|Authors||G. Fraser and A. Arcuri|
|Title||A Large Scale Evaluation of Automated Unit Test Generation Using EvoSuite|
|Afilliation||Software Engineering, Software Engineering, Software Engineering|
|Project(s)||The Certus Centre (SFI)|
|Publication Type||Journal Article|
|Year of Publication||2014|
|Journal||ACM Transactions on Software Engineering and Methodology|
Research on software testing produces many innovative automated techniques, but because software testing is by necessity incomplete and approximate, any new technique faces the challenge of an empirical assessment. In the past, we have demonstrated scientific advance in automated unit test generation with the EVOSUITE tool by evaluating it on manually selected open source projects or examples that represent a particular problem addressed by the underlying technique. However, demonstrating scientific advance is not necessarily the same as demonstrating practical value: Even if EVOSUITE worked well on the software projects we selected for evaluation, it might not scale up to the complexity of real systems. Ideally, one would use large “real-world” software systems to minimize the threats to external validity when evaluating research tools. However, neither choosing such software systems nor applying research prototypes to them are trivial tasks. In this paper we present the results of a large experiment in unit test generation using the EVOSUITE tool on 100 randomly chosen open source projects, the 10 most popular open source projects according to the SourceForge website, 7 industrial projects, and 11 automatically generated software projects.
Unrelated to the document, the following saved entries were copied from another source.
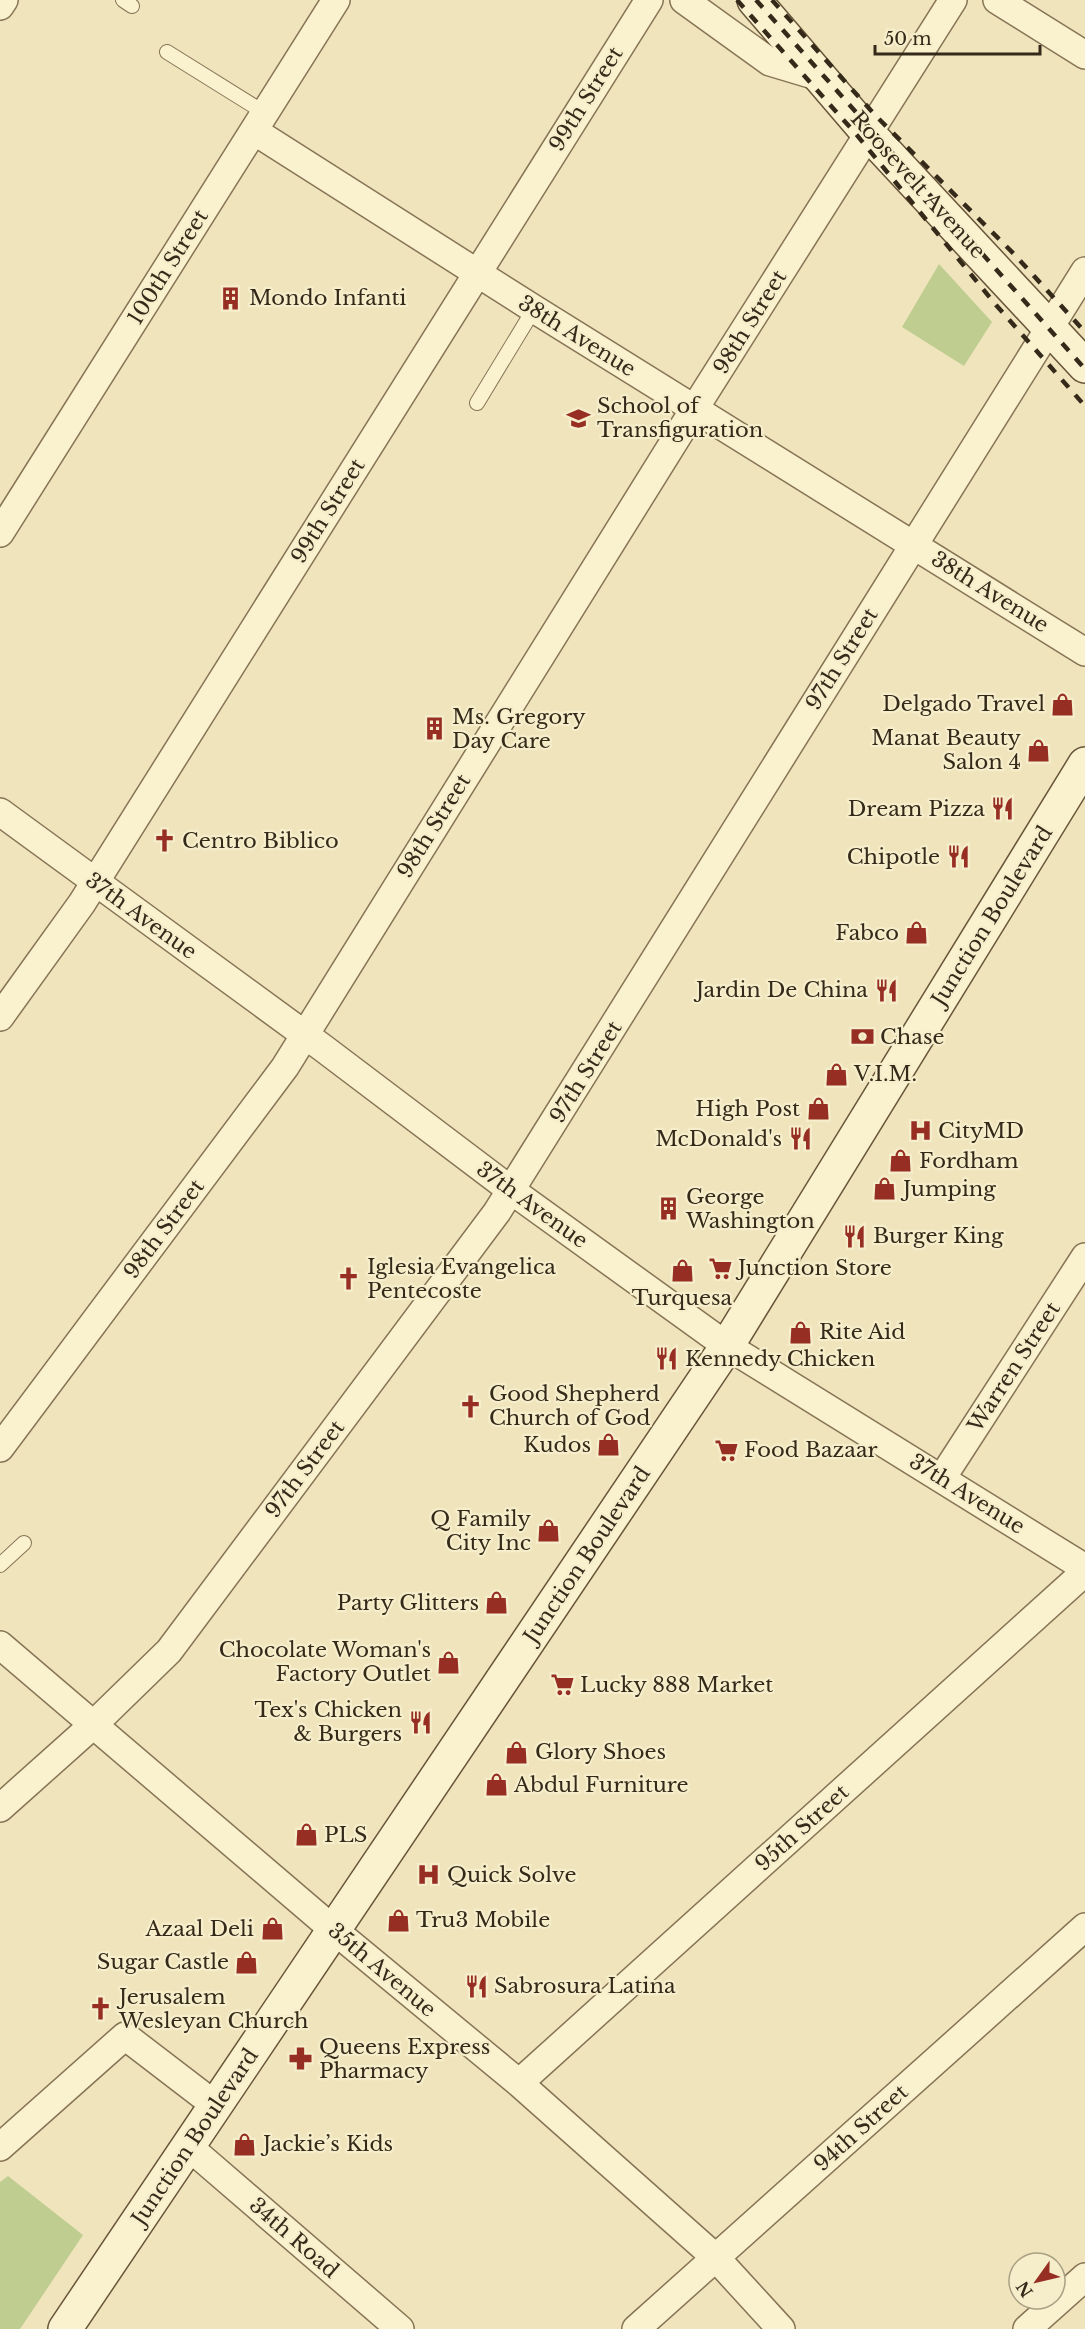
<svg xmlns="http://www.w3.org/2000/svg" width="1085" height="2329" font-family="'Libre Baskerville',serif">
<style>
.green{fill:#c0cd90}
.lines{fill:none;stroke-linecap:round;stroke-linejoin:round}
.service-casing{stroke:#867455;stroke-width:16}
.minor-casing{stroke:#867455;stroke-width:30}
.secondary-casing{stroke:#685539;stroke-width:36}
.service{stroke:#faf1cf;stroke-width:14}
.minor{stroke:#faf1cf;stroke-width:27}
.secondary{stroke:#faf1cf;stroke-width:33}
.rail{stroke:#352a1a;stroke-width:4.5;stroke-dasharray:10 10;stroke-linecap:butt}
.labels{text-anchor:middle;stroke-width:4.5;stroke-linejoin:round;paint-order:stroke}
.street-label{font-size:21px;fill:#352a1a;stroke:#f6eecb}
.poi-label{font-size:21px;fill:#352a1a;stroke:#f6eecb;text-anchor:start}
</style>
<rect width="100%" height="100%" fill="#efe4bc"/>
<path class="green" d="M939,264L992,322L964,366L902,327Z
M8,2176L83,2235L20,2329H0V2182Z"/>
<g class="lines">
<defs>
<path id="service" d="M123,0L132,6
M167,52L265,113
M477,403L534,309
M0,1565L24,1543"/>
<path id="minor" d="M684,0L770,62L820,77
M997,0L1085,55
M0,6L4,0
M254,131L534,309L1085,652
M0,533L336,0
M0,812L323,1048L512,1191L727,1346L1085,1568
M0,1017L82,903L649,0
M0,1448L285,1067L705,392L953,0
M942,1478L1085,1257
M0,1645L335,1931L519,2083L716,2258L781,2329
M0,1808L93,1725L169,1651L497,1212L1085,271
M519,2083L1085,1572
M0,2147L125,2036L215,2105
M189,2147L400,2329
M636,2329L1085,1927
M1027,2329L1085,2277"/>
<path id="secondary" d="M754,0L868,133L1085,366
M65,2329L727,1346L1085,764"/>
</defs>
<use href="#service" class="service-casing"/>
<use href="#minor" class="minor-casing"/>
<use href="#secondary" class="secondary-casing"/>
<use href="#service" class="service"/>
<use href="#minor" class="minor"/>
<use href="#secondary" class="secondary"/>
<path class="rail" d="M737,0L856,134L996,305L1085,406
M756,0L1085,369
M772,0L875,115L1014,254L1085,332"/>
</g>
<defs>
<symbol id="building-bare" viewBox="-9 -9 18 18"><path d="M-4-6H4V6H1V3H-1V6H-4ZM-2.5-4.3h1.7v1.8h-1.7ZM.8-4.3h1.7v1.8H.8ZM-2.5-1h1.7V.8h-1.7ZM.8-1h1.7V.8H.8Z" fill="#972e23" stroke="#f6eecb" stroke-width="2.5" paint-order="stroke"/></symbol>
<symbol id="school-bare" viewBox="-9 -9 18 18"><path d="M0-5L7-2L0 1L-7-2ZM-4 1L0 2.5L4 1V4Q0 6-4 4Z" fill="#972e23" stroke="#f6eecb" stroke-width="2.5" paint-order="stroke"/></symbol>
<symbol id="shop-bare" viewBox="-9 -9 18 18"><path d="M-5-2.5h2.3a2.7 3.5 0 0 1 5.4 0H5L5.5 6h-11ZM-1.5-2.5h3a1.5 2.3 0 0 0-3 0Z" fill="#972e23" stroke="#f6eecb" stroke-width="2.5" paint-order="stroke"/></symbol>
<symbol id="restaurant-bare" viewBox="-9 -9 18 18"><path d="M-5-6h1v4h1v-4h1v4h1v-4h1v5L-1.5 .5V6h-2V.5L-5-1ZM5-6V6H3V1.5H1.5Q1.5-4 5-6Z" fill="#972e23" stroke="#f6eecb" stroke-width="2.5" paint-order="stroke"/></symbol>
<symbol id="church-bare" viewBox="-9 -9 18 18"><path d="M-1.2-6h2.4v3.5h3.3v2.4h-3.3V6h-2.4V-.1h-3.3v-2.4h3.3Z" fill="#972e23" stroke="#f6eecb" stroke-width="2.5" paint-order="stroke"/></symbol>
<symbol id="bank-bare" viewBox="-9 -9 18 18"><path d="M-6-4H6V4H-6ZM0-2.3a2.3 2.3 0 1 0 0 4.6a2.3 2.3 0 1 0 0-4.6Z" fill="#972e23" stroke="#f6eecb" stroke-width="2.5" paint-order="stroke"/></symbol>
<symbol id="hospital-bare" viewBox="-9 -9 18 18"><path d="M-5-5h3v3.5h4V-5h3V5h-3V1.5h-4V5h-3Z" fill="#972e23" stroke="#f6eecb" stroke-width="2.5" paint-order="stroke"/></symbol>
<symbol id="supermarket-bare" viewBox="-9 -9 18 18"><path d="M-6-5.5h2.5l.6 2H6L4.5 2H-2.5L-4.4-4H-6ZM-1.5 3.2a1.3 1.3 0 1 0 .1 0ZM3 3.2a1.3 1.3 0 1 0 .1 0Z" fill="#972e23" stroke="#f6eecb" stroke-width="2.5" paint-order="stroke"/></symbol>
<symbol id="pharmacy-bare" viewBox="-9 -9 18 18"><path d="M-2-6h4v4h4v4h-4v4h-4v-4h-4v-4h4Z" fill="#972e23" stroke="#f6eecb" stroke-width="2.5" paint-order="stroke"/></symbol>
</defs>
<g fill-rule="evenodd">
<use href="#building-bare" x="214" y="282" width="33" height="33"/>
<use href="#school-bare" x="562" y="402" width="33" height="33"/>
<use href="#shop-bare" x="1046" y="688" width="33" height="33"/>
<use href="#building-bare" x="418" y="712" width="33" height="33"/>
<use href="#shop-bare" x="1022" y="734" width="33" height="33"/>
<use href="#restaurant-bare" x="986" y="792" width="33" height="33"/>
<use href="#church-bare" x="148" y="824" width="33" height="33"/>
<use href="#restaurant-bare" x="942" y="840" width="33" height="33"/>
<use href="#shop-bare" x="900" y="916" width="33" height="33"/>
<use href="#restaurant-bare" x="870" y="974" width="33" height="33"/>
<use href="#bank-bare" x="846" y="1020" width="33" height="33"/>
<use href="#shop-bare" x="820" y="1058" width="33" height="33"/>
<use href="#shop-bare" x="802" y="1092" width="33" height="33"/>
<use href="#hospital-bare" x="904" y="1114" width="33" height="33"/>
<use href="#restaurant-bare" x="784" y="1122" width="33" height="33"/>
<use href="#shop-bare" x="884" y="1144" width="33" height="33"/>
<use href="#shop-bare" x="868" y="1172" width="33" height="33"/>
<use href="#building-bare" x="652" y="1192" width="33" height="33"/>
<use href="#restaurant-bare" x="838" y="1220" width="33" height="33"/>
<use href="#supermarket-bare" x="704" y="1252" width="33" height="33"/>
<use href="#shop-bare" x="666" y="1254" width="33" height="33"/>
<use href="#church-bare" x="332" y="1262" width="33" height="33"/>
<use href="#shop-bare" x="784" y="1316" width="33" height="33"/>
<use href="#restaurant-bare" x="650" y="1342" width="33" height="33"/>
<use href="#church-bare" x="454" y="1390" width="33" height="33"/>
<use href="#shop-bare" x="592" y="1428" width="33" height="33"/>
<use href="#supermarket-bare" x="710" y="1434" width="33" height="33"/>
<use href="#shop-bare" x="532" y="1514" width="33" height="33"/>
<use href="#shop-bare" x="480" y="1586" width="33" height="33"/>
<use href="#shop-bare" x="432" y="1646" width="33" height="33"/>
<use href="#supermarket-bare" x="546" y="1668" width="33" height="33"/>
<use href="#restaurant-bare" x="404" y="1706" width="33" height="33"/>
<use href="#shop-bare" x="500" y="1736" width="33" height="33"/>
<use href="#shop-bare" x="480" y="1768" width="33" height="33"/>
<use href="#shop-bare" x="290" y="1818" width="33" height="33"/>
<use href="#hospital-bare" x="412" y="1858" width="33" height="33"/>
<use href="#shop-bare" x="382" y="1904" width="33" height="33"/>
<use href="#shop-bare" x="256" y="1912" width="33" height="33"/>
<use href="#shop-bare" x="230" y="1946" width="33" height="33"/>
<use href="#restaurant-bare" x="460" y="1970" width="33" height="33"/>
<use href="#church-bare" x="84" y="1992" width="33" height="33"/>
<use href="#pharmacy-bare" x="284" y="2042" width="33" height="33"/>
<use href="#shop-bare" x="228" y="2128" width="33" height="33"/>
</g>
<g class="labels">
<g class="street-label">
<text transform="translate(586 99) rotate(-58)" y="7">99th Street</text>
<text transform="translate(918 185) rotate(48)" y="7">Roosevelt Avenue</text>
<text transform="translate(168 267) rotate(-58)" y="7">100th Street</text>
<text transform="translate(750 322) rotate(-58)" y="7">98th Street</text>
<text transform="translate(577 336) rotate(32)" y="7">38th Avenue</text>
<text transform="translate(328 511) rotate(-58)" y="7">99th Street</text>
<text transform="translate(990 592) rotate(32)" y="7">38th Avenue</text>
<text transform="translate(842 659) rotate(-58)" y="7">97th Street</text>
<text transform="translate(434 826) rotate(-58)" y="7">98th Street</text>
<text transform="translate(141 916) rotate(36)" y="7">37th Avenue</text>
<text transform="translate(992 916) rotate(-58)" y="7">Junction Boulevard</text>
<text transform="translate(586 1072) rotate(-58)" y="7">97th Street</text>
<text transform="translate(532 1205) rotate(36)" y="7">37th Avenue</text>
<text transform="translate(164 1229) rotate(-53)" y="7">98th Street</text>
<text transform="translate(1014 1367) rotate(-57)" y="7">Warren Street</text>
<text transform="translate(305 1469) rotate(-53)" y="7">97th Street</text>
<text transform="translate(967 1494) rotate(32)" y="7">37th Avenue</text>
<text transform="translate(587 1555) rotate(-56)" y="7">Junction Boulevard</text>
<text transform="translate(802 1828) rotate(-42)" y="7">95th Street</text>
<text transform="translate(382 1970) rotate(40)" y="7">35th Avenue</text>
<text transform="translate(861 2128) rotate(-42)" y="7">94th Street</text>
<text transform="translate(195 2137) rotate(-56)" y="7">Junction Boulevard</text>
<text transform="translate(294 2238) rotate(41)" y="7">34th Road</text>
</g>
<g class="poi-label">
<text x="249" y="305">Mondo Infanti</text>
<text x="597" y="413">School of<tspan x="597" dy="24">Transfiguration</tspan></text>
<text x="1045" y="711" text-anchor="end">Delgado Travel</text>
<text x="452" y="724">Ms. Gregory<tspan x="452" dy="24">Day Care</tspan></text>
<text x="1021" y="745" text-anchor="end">Manat Beauty<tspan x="1021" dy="24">Salon 4</tspan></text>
<text x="985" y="816" text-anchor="end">Dream Pizza</text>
<text x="182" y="848">Centro Biblico</text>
<text x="940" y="864" text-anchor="end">Chipotle</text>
<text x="899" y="940" text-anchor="end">Fabco</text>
<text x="868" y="997" text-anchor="end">Jardin De China</text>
<text x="880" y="1044">Chase</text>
<text x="854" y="1081">V.I.M.</text>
<text x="800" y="1116" text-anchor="end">High Post</text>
<text x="938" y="1138">CityMD</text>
<text x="782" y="1146" text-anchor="end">McDonald's</text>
<text x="919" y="1168">Fordham</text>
<text x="903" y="1196">Jumping</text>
<text x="686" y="1204">George<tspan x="686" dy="24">Washington</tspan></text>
<text x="873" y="1243">Burger King</text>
<text x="367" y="1274">Iglesia Evangelica<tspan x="367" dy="24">Pentecoste</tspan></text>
<text x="738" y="1275">Junction Store</text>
<text x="682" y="1305" text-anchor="middle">Turquesa</text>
<text x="819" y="1339">Rite Aid</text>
<text x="685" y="1366">Kennedy Chicken</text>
<text x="489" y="1401">Good Shepherd<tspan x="489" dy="24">Church of God</tspan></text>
<text x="591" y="1452" text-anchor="end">Kudos</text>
<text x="744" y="1457">Food Bazaar</text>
<text x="531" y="1526" text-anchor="end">Q Family<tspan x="531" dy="24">City Inc</tspan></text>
<text x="479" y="1610" text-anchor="end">Party Glitters</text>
<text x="431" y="1657" text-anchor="end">Chocolate Woman's<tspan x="431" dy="24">Factory Outlet</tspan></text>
<text x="580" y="1692">Lucky 888 Market</text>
<text x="402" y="1717" text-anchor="end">Tex's Chicken<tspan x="402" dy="24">&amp; Burgers</tspan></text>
<text x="535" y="1759">Glory Shoes</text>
<text x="514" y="1792">Abdul Furniture</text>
<text x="324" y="1842">PLS</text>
<text x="447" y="1882">Quick Solve</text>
<text x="416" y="1927">Tru3 Mobile</text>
<text x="254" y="1936" text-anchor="end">Azaal Deli</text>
<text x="229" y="1969" text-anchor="end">Sugar Castle</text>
<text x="494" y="1993">Sabrosura Latina</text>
<text x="119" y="2004">Jerusalem<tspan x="119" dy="24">Wesleyan Church</tspan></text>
<text x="319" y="2054">Queens Express<tspan x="319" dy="24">Pharmacy</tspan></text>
<text x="263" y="2151">Jackie’s Kids</text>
</g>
</g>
<g transform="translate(1037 2281) rotate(236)"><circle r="28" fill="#f6eecb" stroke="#a9a084" stroke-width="1.5"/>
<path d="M0-4.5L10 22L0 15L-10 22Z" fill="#972e23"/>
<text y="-9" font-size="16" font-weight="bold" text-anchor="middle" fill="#352a1a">N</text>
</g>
<path d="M875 45v9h165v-9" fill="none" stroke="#352a1a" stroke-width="3"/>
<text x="884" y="45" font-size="18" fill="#352a1a" stroke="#f6eecb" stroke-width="4.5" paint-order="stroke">50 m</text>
</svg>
The study confirms that EVOSUITE can achieve good levels of branch coverage (on average 71% per class) in practice. However, the study also exemplifies how the choice of software systems for an empirical study can influence the results of the experiments, which can serve to inform researchers to make more conscious choices in the selection of software system subjects. Furthermore, our experiments demonstrate how practical limitations interfere with scientific advances: Branch coverage on an unbiased sample is affected by predominant environmental dependencies. The surprisingly large effect of such practical engineering problems in unit testing will hopefully lead to a larger appreciation of work in this area, thus supporting transfer of knowledge from software testing research to practice.